What is expected
From the entries below, return exactly the lines beginning at the one that contains "도커를 통해 kubia" and ending at the one that contains "다른 컴퓨터에서 이미지를", both of them included, and only those lines.

Given information
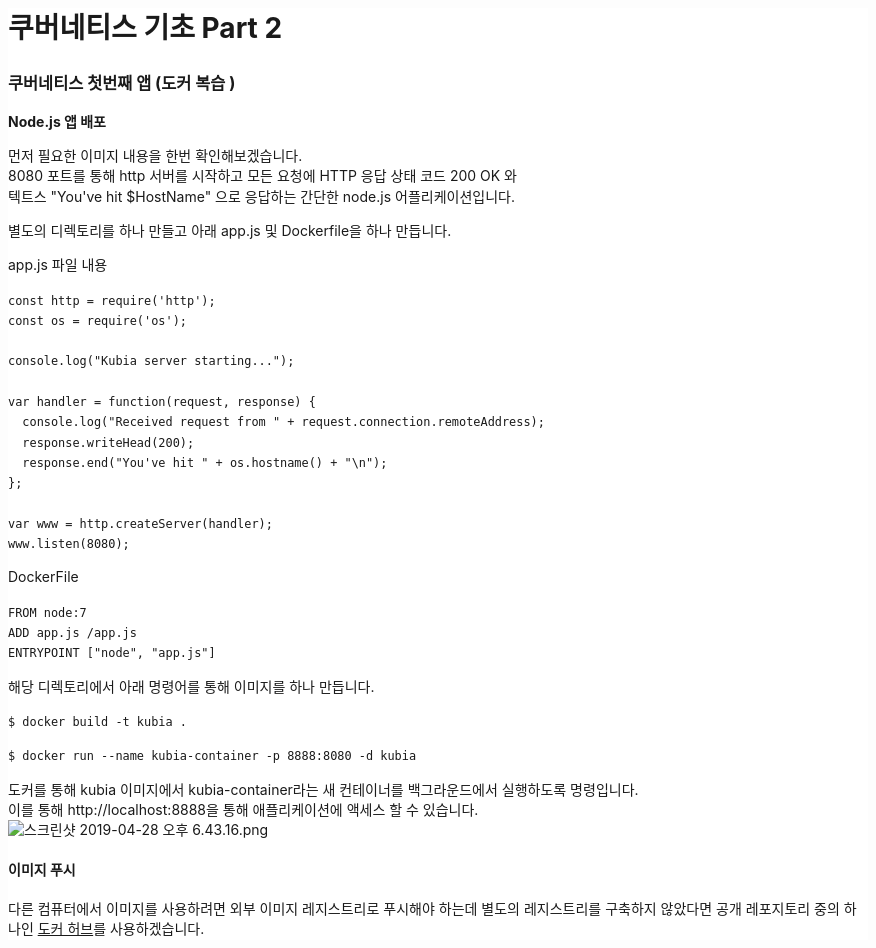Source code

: # 쿠버네티스 기초 Part 2



### 쿠버네티스 첫번째 앱 (도커 복습 )

**Node.js 앱 배포**

먼저 필요한 이미지 내용을 한번 확인해보겠습니다.\
8080 포트를 통해 http 서버를 시작하고 모든 요청에 HTTP 응답 상태 코드 200 OK 와\
텍트스 "You've hit $HostName" 으로 응답하는 간단한 node.js 어플리케이션입니다.

별도의 디렉토리를 하나 만들고 아래 app.js 및 Dockerfile을 하나 만듭니다.

app.js 파일 내용

```
const http = require('http');
const os = require('os');

console.log("Kubia server starting...");

var handler = function(request, response) {
  console.log("Received request from " + request.connection.remoteAddress);
  response.writeHead(200);
  response.end("You've hit " + os.hostname() + "\n");
};

var www = http.createServer(handler);
www.listen(8080);
```

DockerFile

```
FROM node:7
ADD app.js /app.js
ENTRYPOINT ["node", "app.js"]
```

해당 디렉토리에서 아래 명령어를 통해 이미지를 하나 만듭니다.

```
$ docker build -t kubia . 
```

```
$ docker run --name kubia-container -p 8888:8080 -d kubia 
```

도커를 통해 kubia 이미지에서 kubia-container라는 새 컨테이너를 백그라운드에서 실행하도록 명령입니다.\
이를 통해 http://localhost:8888을 통해 애플리케이션에 액세스 할 수 있습니다.\
![스크린샷 2019-04-28 오후 6.43.16.png](https://nhnent.dooray.com/share/posts/7abiS3cCRWOmBEZOXX32sw/files/2467430259806097095)

#### 이미지 푸시

다른 컴퓨터에서 이미지를 사용하려면 외부 이미지 레지스트리로 푸시해야 하는데 별도의 레지스트리를 구축하지 않았다면 공개 레포지토리 중의 하나인 [도커 허브](http://hub.docker.com)를 사용하겠습니다.
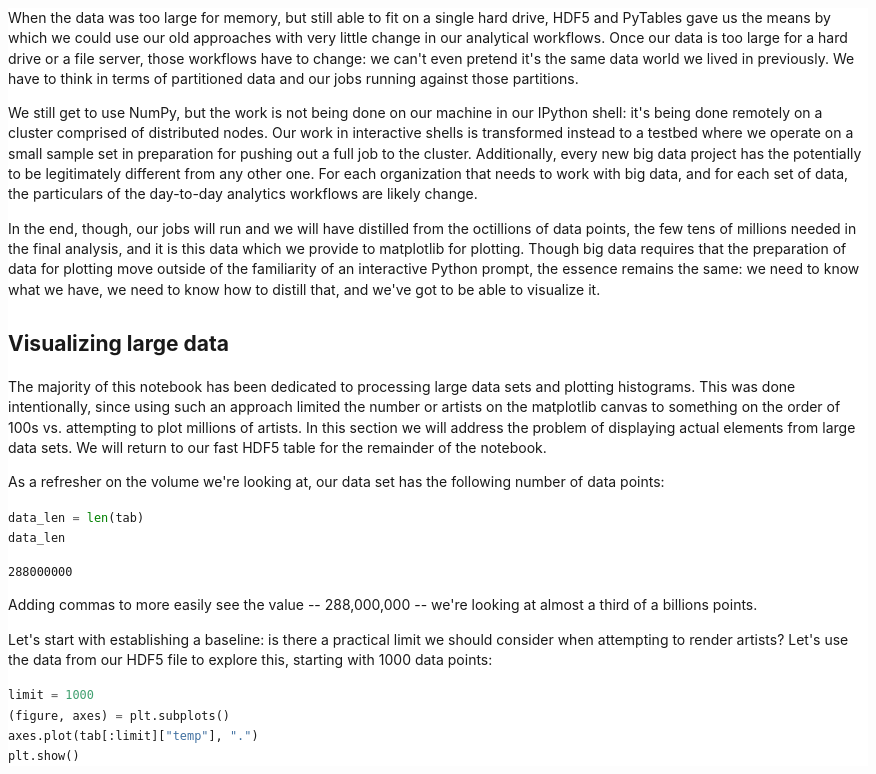 When the data was too large for memory, but still able to fit on a single hard drive, HDF5 and PyTables gave us the means by which we could use our old approaches with very little change in our analytical workflows. Once our data is too large for a hard drive or a file server, those workflows have to change: we can't even pretend it's the same data world we lived in previously. We have to think in terms of partitioned data and our jobs running against those partitions.

We still get to use NumPy, but the work is not being done on our machine in our IPython shell: it's being done remotely on a cluster comprised of distributed nodes. Our work in interactive shells is transformed instead to a testbed where we operate on a small sample set in preparation for pushing out a full job to the cluster. Additionally, every new big data project has the potentially to be legitimately different from any other one. For each organization that needs to work with big data, and for each set of data, the particulars of the day-to-day analytics workflows are likely change.

In the end, though, our jobs will run and we will have distilled from the octillions of data points, the few tens of millions needed in the final analysis, and it is this data which we provide to matplotlib for plotting. Though big data requires that the preparation of data for plotting move outside of the familiarity of an interactive Python prompt, the essence remains the same: we need to know what we have, we need to know how to distill that, and we've got to be able to visualize it.

## Visualizing large data

The majority of this notebook has been dedicated to processing large data sets and plotting histograms. This was done intentionally, since using such an approach limited the number or artists on the matplotlib canvas to something on the order of 100s vs. attempting to plot millions of artists. In this section we will address the problem of displaying actual elements from large data sets. We will return to our fast HDF5 table for the remainder of the notebook.

As a refresher on the volume we're looking at, our data set has the following number of data points:


```python
data_len = len(tab)
data_len
```




    288000000



Adding commas to more easily see the value -- 288,000,000 -- we're looking at almost a third of a billions points.

Let's start with establishing a baseline: is there a practical limit we should consider when attempting to render artists? Let's use the data from our HDF5 file to explore this, starting with 1000 data points:


```python
limit = 1000
(figure, axes) = plt.subplots()
axes.plot(tab[:limit]["temp"], ".")
plt.show()
```

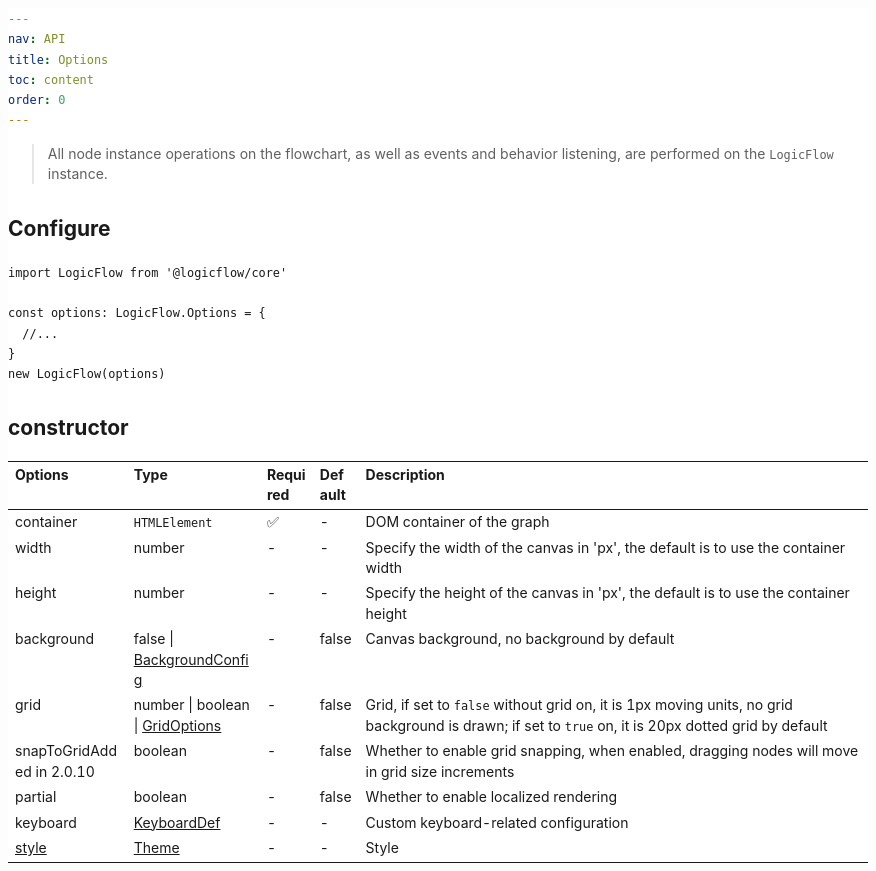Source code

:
 ```yaml
---
nav: API
title: Options
toc: content
order: 0
---
```


<style>
table td:first-of-type {
  word-break: normal;
}
</style>

> All node instance operations on the flowchart, as well as events and behavior listening, are performed on the `LogicFlow` instance.

## Configure

```tsx | purex | pure
import LogicFlow from '@logicflow/core'

const options: LogicFlow.Options = {
  //... 
}
new LogicFlow(options)
```

## constructor

<style>
table td:first-of-type {
  word-break: normal;
}
</style>

| Options                                  | Type                                                                      | Required | Default    | Description                                                                                                                                                                                                                                                                                                                                    |
| :--------------------------------------- | :------------------------------------------------------------------------ | :------- | :--------- | :--------------------------------------------------------------------------------------------------------------------------------------------------------------------------------------------------------------------------------------------------------------------------------------------------------------------------------------------- |
| container                                | `HTMLElement`                                                             | ✅        | -          | DOM container of the graph                                                                                                                                                                                                                                                                                                                     |
| width                                    | number                                                                    | -        | -          | Specify the width of the canvas in 'px', the default is to use the container width                                                                                                                                                                                                                                                             |
| height                                   | number                                                                    | -        | -          | Specify the height of the canvas in 'px', the default is to use the container height                                                                                                                                                                                                                                                           |
| background                               | false \| [BackgroundConfig](#BackgroundConfig)                            | -        | false      | Canvas background, no background by default                                                                                                                                                                                                                                                                                                    |
| grid                                     | number \| boolean \| [GridOptions](#GridOptions)                          | -        | false      | Grid, if set to `false` without grid on, it is 1px moving units, no grid background is drawn; if set to `true` on, it is 20px dotted grid by default                                                                                                                                                                                           |
| snapToGrid<Badge>Added in 2.0.10</Badge> | boolean                                                                   | -        | false      | Whether to enable grid snapping, when enabled, dragging nodes will move in grid size increments                                                                                                                                                                                                                                                |
| partial                                  | boolean                                                                   | -        | false      | Whether to enable localized rendering                                                                                                                                                                                                                                                                                                          |
| keyboard                                 | [KeyboardDef](#KeyboardDef)                                               | -        | -          | Custom keyboard-related configuration                                                                                                                                                                                                                                                                                                          |
| [style](#style)                          | [Theme](../../api/type/Theme.en.md)                                       | -        | -          | Style                                                                                                                                                                                                                                                                                                                                          |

Answer section
도커를 통해 kubia 이미지에서 kubia-container라는 새 컨테이너를 백그라운드에서 실행하도록 명령입니다.\
이를 통해 http://localhost:8888을 통해 애플리케이션에 액세스 할 수 있습니다.\
![스크린샷 2019-04-28 오후 6.43.16.png](https://nhnent.dooray.com/share/posts/7abiS3cCRWOmBEZOXX32sw/files/2467430259806097095)

#### 이미지 푸시

다른 컴퓨터에서 이미지를 사용하려면 외부 이미지 레지스트리로 푸시해야 하는데 별도의 레지스트리를 구축하지 않았다면 공개 레포지토리 중의 하나인 [도커 허브](http://hub.docker.com)를 사용하겠습니다.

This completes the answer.